Non-preferred pharmacy: You pay all charges
 
Benefits Description

Tier 1 and 2 drugs purchased from a Preferred pharmacy include, but are not limited to the following:

 
  • Drugs, vitamins and minerals, and nutritional supplements included in our closed formulary that by Federal law of the United States require a prescription for their purchase

    Note: See page 96 for our coverage of medications to promote better health as recommended under the Affordable Care Act.
     
  • Medical foods, as defined by the U.S. Food and Drug Administration, that are consumed or administered enterally and are intended for the specific dietary management of a disease or condition for which there are distinctive nutritional requirements.
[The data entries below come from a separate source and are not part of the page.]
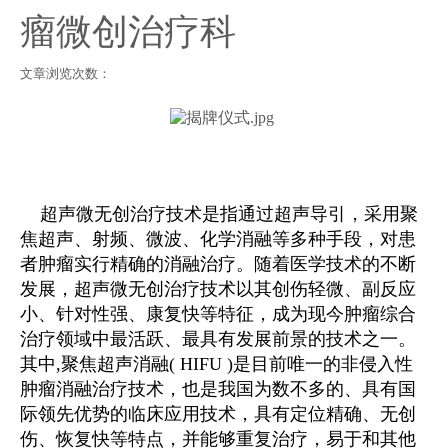
瘤微创治疗科
文章浏览次数：
超声微无创治疗技术是指通过超声导引，采用聚
焦超声、射频、微波、化学消融等多种手段，对患
者肿瘤实行精确的消融治疗。随着医学技术的不断
发展，超声微无创治疗技术以其创伤轻微、副反应
小、针对性强、康复快等特征，成为现今肿瘤综合
治疗领域中最活跃、最具有发展前景的技术之一。
其中,聚焦超声消融( HIFU )是目前唯一的非侵入性
肿瘤消融治疗技术，也是我国为数不多的、具有国
际领先优势的临床应用技术，具有定位精确、无创
伤、恢复快等特点，并能够重复治疗，易于和其他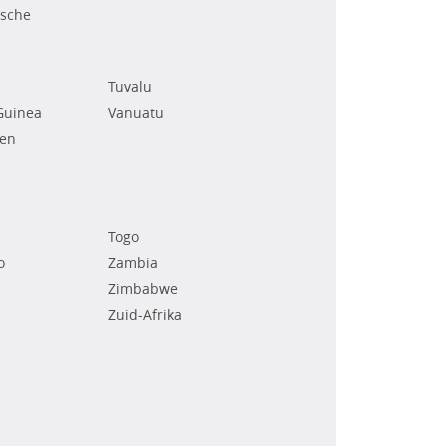
ische
Tuvalu
Guinea
Vanuatu
den
Togo
o
Zambia
Zimbabwe
Zuid-Afrika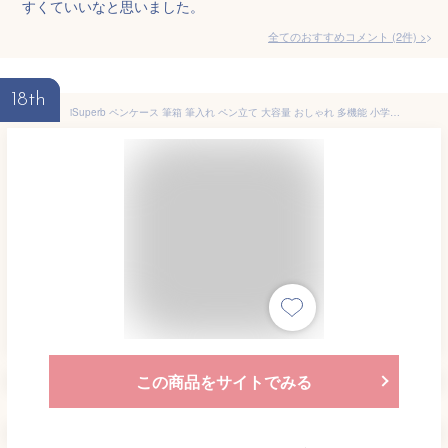
すくていいなと思いました。
全てのおすすめコメント
(
2
件)
>
18th
iSuperb ペンケース 筆箱 筆入れ ペン立て 大容量 おしゃれ 多機能 小学生 中学生 文具ケース 小物収納 学生用 文具バッグ 成人祝い 誕生日 進学 新学期 ブラック ブルー ピンク (ブラック/二層)
この商品をサイトでみる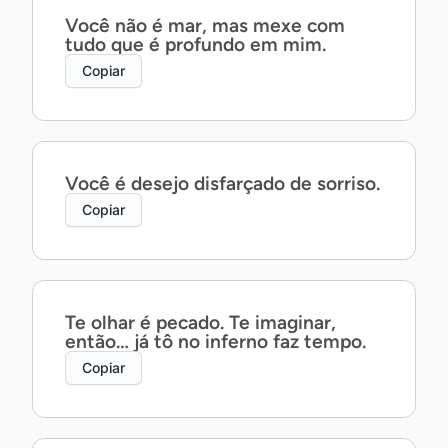
Você não é mar, mas mexe com
tudo que é profundo em mim.
Copiar
Você é desejo disfarçado de sorriso.
Copiar
Te olhar é pecado. Te imaginar,
então… já tô no inferno faz tempo.
Copiar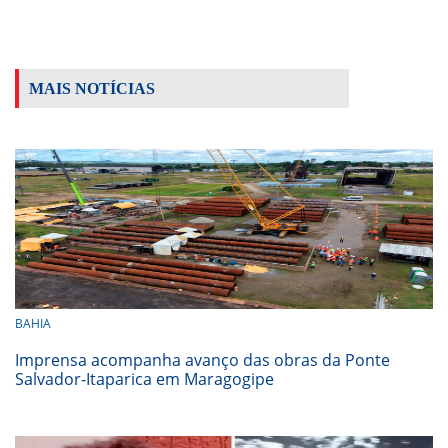
MAIS NOTÍCIAS
BAHIA
Imprensa acompanha avanço das obras da Ponte
Salvador-Itaparica em Maragogipe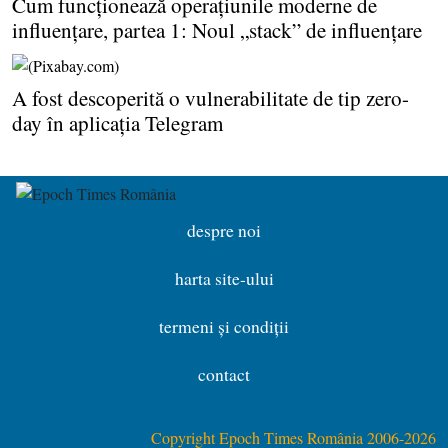
Cum funcţionează operaţiunile moderne de
influenţare, partea 1: Noul „stack” de influenţare
A fost descoperită o vulnerabilitate de tip zero-
day în aplicaţia Telegram
despre noi
harta site-ului
termeni și condiții
contact
Copyright Epoch Times România 2006-2026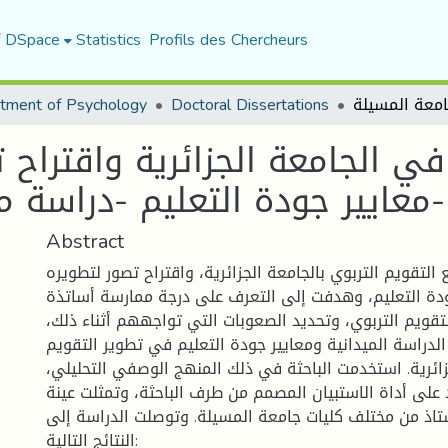
f DSpace
Statistics
Profils des Chercheurs
tment of Psychology
Doctoral Dissertations
 في الجامعة الجزائرية واقتراح
معايير جودة التعليم -دراسة ميدانية بجامعة المسيلة-
Abstract
 التقويم التربوي بالجامعة الجزائرية، واقتراح تصور لتطويره
دة التعليم، وهدفت إلى التعرف على درجة ممارسة أساتذة
لتقويم التربوي، وتحديد الصعوبات التي تواجههم أثناء ذلك
الدراسة الميدانية ومعايير جودة التعليم في تطوير التقويم
لجزائرية. استخدمت الباحثة في ذلك المنهج الوصفي التحليلي
د على أداة الاستبيان المصمم من طرف الباحثة، وتمثلت عينة
اسة في 369 أستاذ من مختلف كليات جامعة المسيلة. وتوصلت الدراسة إلى
النتائج التالية: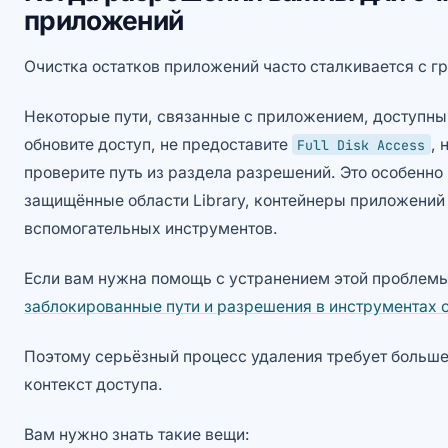
приложений
Очистка остатков приложений часто сталкивается с 
Некоторые пути, связанные с приложением, доступны 
обновите доступ, не предоставите
, 
Full Disk Access
проверите путь из раздела разрешений. Это особенно 
защищённые области Library, контейнеры приложени
вспомогательных инструментов.
Если вам нужна помощь с устранением этой проблемы
заблокированные пути и разрешения в инструментах 
Поэтому серьёзный процесс удаления требует больше
контекст доступа.
Вам нужно знать такие вещи: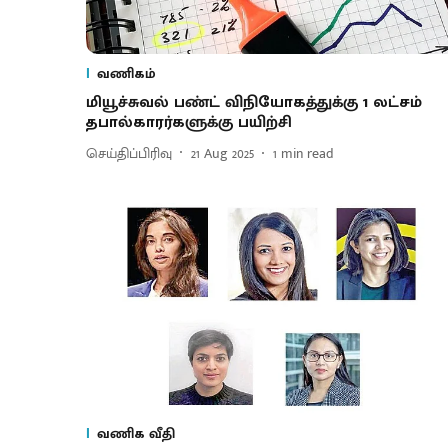
வணிகம்
மியூச்சுவல் பண்ட் விநியோகத்துக்கு 1 லட்சம்
தபால்காரர்களுக்கு பயிற்சி
செய்திப்பிரிவு
21 Aug 2025
1
min read
வணிக வீதி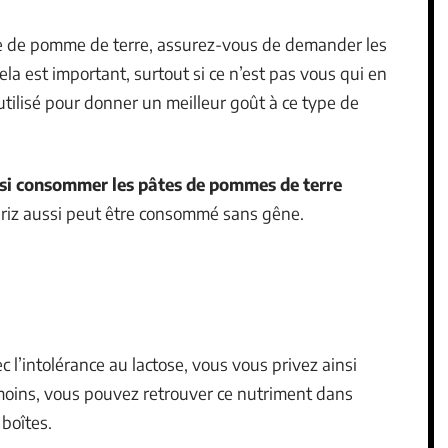
e de pomme de terre, assurez-vous de demander les
ela est important, surtout si ce n’est pas vous qui en
t utilisé pour donner un meilleur goût à ce type de
si consommer les pâtes de pommes de terre
e riz aussi peut être consommé sans gêne.
ec l’intolérance au lactose, vous vous privez ainsi
moins, vous pouvez retrouver ce nutriment dans
boîtes.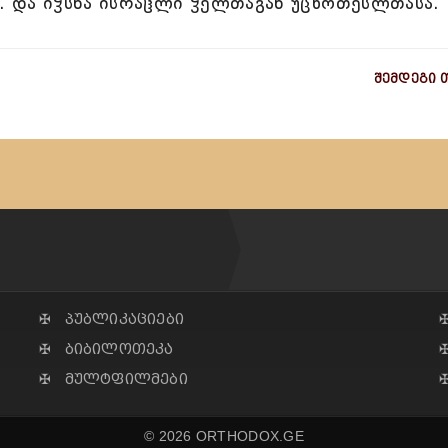
. და იჴსნა ისრაჱლი ჴელთაგან უცხოთესლთასა.
შემდეგი 
✠ პუბლიკაციები
✠ ბიბილოთეკა
✠ მულტფილმები
© 2026 ORTHODOX.GE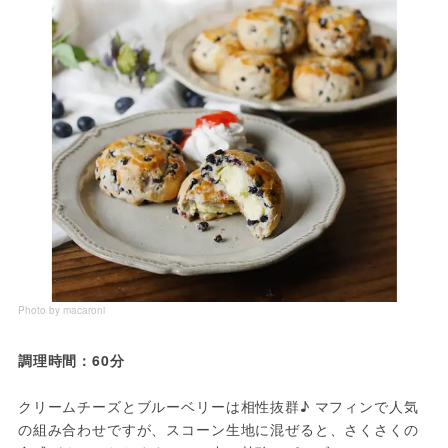
Photo by macaroni
調理時間：60分
クリームチーズとブルーベリーは相性抜群♪ マフィンで人気
の組み合わせですが、スコーン生地に混ぜると、さくさくの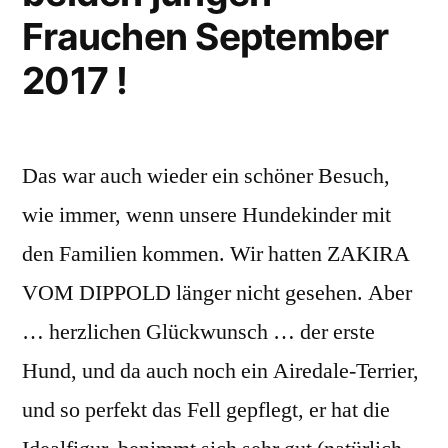
Frauchen September
überraschen
2017 !
uns
immer
wieder
Das war auch wieder ein schöner Besuch,
!!!“
wie immer, wenn unsere Hundekinder mit
den Familien kommen. Wir hatten ZAKIRA
VOM DIPPOLD länger nicht gesehen. Aber
… herzlichen Glückwunsch … der erste
Hund, und da auch noch ein Airedale-Terrier,
und so perfekt das Fell gepflegt, er hat die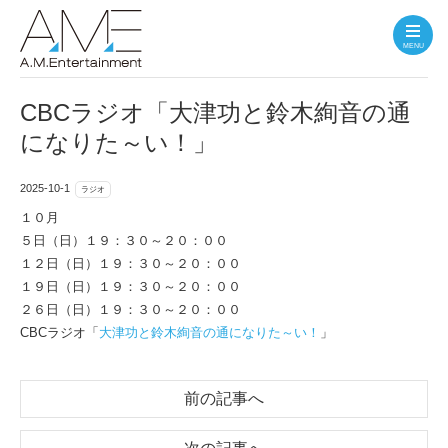
MENU
CBCラジオ「大津功と鈴木絢音の通
になりた～い！」
2025-10-1
ラジオ
１０月
５日（日）１９：３０～２０：００
１２日（日）１９：３０～２０：００
１９日（日）１９：３０～２０：００
２６日（日）１９：３０～２０：００
CBCラジオ「
大津功と鈴木絢音の通になりた～い！
」
前の記事へ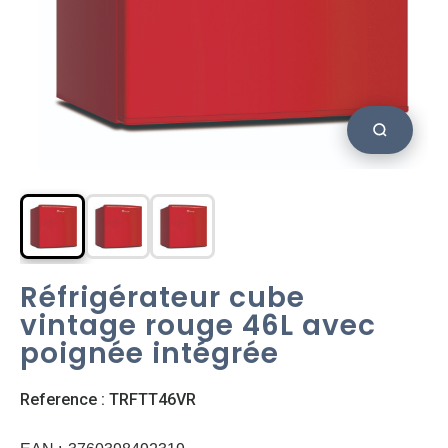
Réfrigérateur cube
vintage rouge 46L avec
poignée intégrée
Reference : TRFTT46VR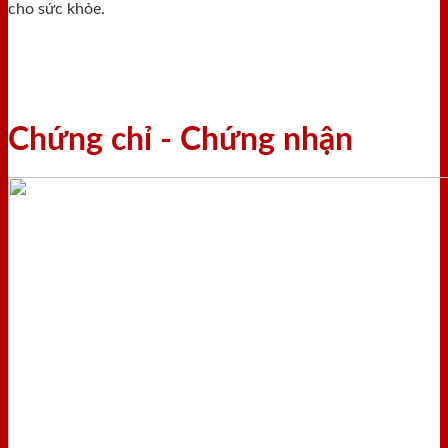
cho sức khỏe.
Chứng chỉ - Chứng nhận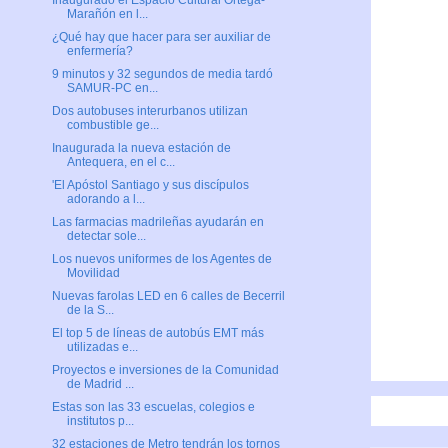
Inaugurado el Espacio Cultural Ortega-
Marañón en l...
¿Qué hay que hacer para ser auxiliar de
enfermería?
9 minutos y 32 segundos de media tardó
SAMUR-PC en...
Dos autobuses interurbanos utilizan
combustible ge...
Inaugurada la nueva estación de
Antequera, en el c...
'El Apóstol Santiago y sus discípulos
adorando a l...
Las farmacias madrileñas ayudarán en
detectar sole...
Los nuevos uniformes de los Agentes de
Movilidad
Nuevas farolas LED en 6 calles de Becerril
de la S...
El top 5 de líneas de autobús EMT más
utilizadas e...
Proyectos e inversiones de la Comunidad
de Madrid ...
Estas son las 33 escuelas, colegios e
institutos p...
32 estaciones de Metro tendrán los tornos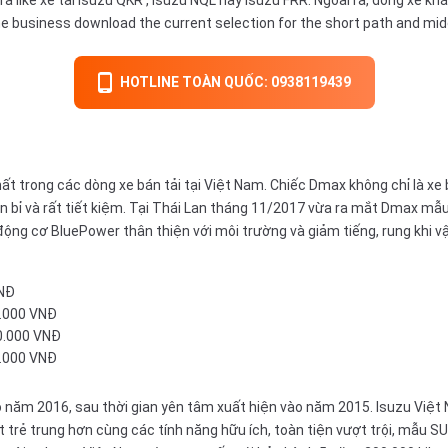
e business download the current selection for the short path and mid
HOTLINE TOÀN QUỐC: 0938119439
t trong các dòng xe bán tải tại Việt Nam. Chiếc Dmax không chỉ là xe
n bỉ và rất tiết kiệm. Tại Thái Lan tháng 11/2017 vừa ra mắt Dmax mẫu
động cơ BluePower thân thiện với môi trường và giảm tiếng, rung khi 
VNĐ
0.000 VNĐ
0.000 VNĐ
0.000 VNĐ
ào năm 2016, sau thời gian yên tâm xuất hiện vào năm 2015. Isuzu Việt
t trẻ trung hơn cùng các tính năng hữu ích, toàn tiện vượt trội, mẫu S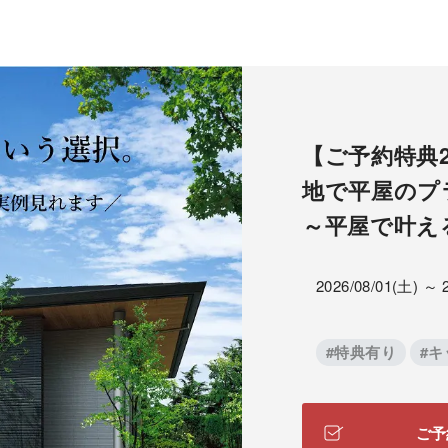
【ご予約特典
地で平屋のプ
～平屋で叶え
2026/08/01(土) ～ 
#特典有り
#
ご予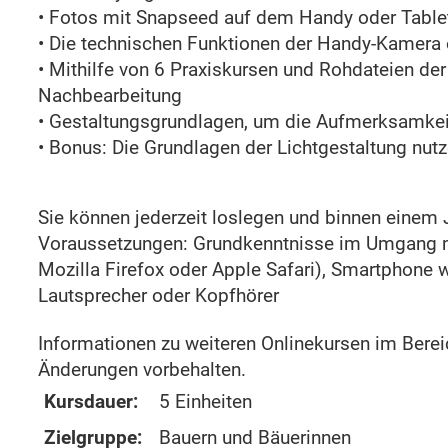
• Fotos mit Snapseed auf dem Handy oder Table
• Die technischen Funktionen der Handy-Kamera 
• Mithilfe von 6 Praxiskursen und Rohdateien der
Nachbearbeitung
• Gestaltungsgrundlagen, um die Aufmerksamkeit
• Bonus: Die Grundlagen der Lichtgestaltung nut
Sie können jederzeit loslegen und binnen einem 
Voraussetzungen: Grundkenntnisse im Umgang mi
Mozilla Firefox oder Apple Safari), Smartphone 
Lautsprecher oder Kopfhörer
Informationen zu weiteren Onlinekursen im Bere
Änderungen vorbehalten.
Kursdauer:
5 Einheiten
Zielgruppe:
Bauern und Bäuerinnen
    The Plan covers medical food formulas and enteral nutrition products that are ordered by a healthcare provider, and are medically necessary to prevent clinical deterioration in members at nutritional risk. (See Coverage below)
     
    • Must meet the definition of medical food (see definition on page 131)
       
    • Must be receiving active, regular, and ongoing medical supervision and must be unable to manage the condition by modification of diet alone
       
Coverage is provided as follows:
 
  • Inborn errors of amino acid metabolism
     
  • Food allergy with atopic dermatitis, gastrointestinal symptoms, IgE mediation, malabsorption disorder, seizure disorder, failure to thrive, or prematurity, when administered orally and is the sole source (100%) of nutrition. This once per lifetime benefit is limited to one year following the date of the initial prescription or physician order for the medical food (e.g., Neocate, in a formula form or powders mixed to become formulas)
     
  • Medical foods and nutritional supplements when administered by catheter or nasogastric tubes
     
Notes:
 
  • A prescription and prior approval are required for medical foods provided under the pharmacy benefit. Renewals of the prior authorization are required every benefit year for inborn errors of metabolism and tube feeding.
     
  • See Section 5(a), page 54, for our coverage of medical foods and nutritional supplements when administered by catheter or nasogastric tube under the medical benefit.
 
  • Insulin, diabetic test strips, lancets and tubeless insulin delivery systems

    Note: See page 53 for our coverage of insulin pumps with tubes.
     
  • Needles and disposable syringes for the administration of covered medications
     
  • Clotting factors and anti-inhibitor complexes for the treatment of hemophilia
 

You Pay
See pages 93 and 97
 
Benefits Description
 
  • Drugs to aid smoking and tobacco cessation that require a prescription by federal law

    Notes:
     
    • We provide benefits for over-the-counter (OTC) smoking and tobacco cessation medications only as described on page 98.
       
    • You may be eligible to receive smoking and tobacco cessation medications at no charge. See page 98 for more information.
       
  • Drugs for the diagnosis of infertility, except as described on page 99
     
  • Drugs to treat gender dysphoria (gonadotropin-releasing hormone (GnRH) antagonists and testosterones)
     
  • Contraceptive drugs and devices, limited to:
     
    • Diaphragms and contraceptive rings
       
    • Injectable contraceptives
       
    • Intrauterine devices (IUDs)
       
    • Implantable contraceptives
       
    • Oral and transdermal contraceptives

Note: We waive your cost-share for generic contraceptives and for brand-name contraceptives that have no generic equivalent or generic alternative, when you purchase them at a Preferred retail pharmacy.